L'interview était attendue. Au lendemain de l'annonce du maintien de sa candidature à Paris, Agnès Buzyn présente ses "excuses" pour "avoir utilisé" le mot "mascarade", pour qualifier le premier tour des élections municipales, dans une interview au Figaro publiée mercredi soir sur le site du quotidien.
"On aurait dû tout arrêter, c'était une mascarade", avait déclaré le 17 mars la candidate LREM aux élections municipales de Paris, auprès du Monde. "Le mot 'mascarade' était certainement trop fort", relève deux mois et demi plus tard au Figaro l'ex-ministre de la Santé, qui s'exprime pour la première fois publiquement depuis la révélation de ses propos. "Je m'excuse d'avoir utilisé ce mot", déclare-t-elle, expliquant avoir été "choquée" par des "tractations inappropriées" alors que l'épidémie progressait.
"Je regrette d'avoir décroché mon téléphone au lendemain du premier tour. Si c'était à refaire, je ne le referais pas (...) J'ai répondu à chaud. Or, tous les hommes et les femmes politiques savent qu'on ne réagit jamais à chaud au lendemain d'une élection. Je comprends que mes propos aient créé de l'émoi et aient pu choquer", confie-t-elle.
"Le gouvernement ne pouvait pas prendre la décision, seul, d'annuler les élections, la veille de celles-ci"

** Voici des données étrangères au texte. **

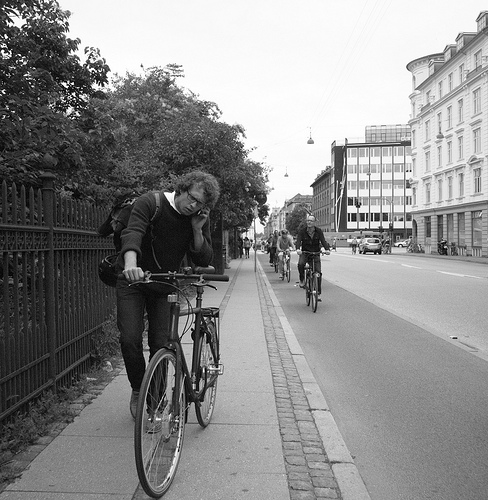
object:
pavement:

Alors qu'Agnès Buzyn avait déclaré au Monde être "partie en sachant que les élections n'auraient pas lieu", la tête de liste LREM dans la capitale nuance désormais ses propos. "Ce n'était pas une certitude. Mais un pressentiment, une intuition forte que si l'épidémie arrivait en France à cette période-là, et que si le pic était en mars, nous aurions des difficultés à tenir les élections", précise-t-elle, avant de dire que "la réalité a montré qu'elle ne s'est pas trompée".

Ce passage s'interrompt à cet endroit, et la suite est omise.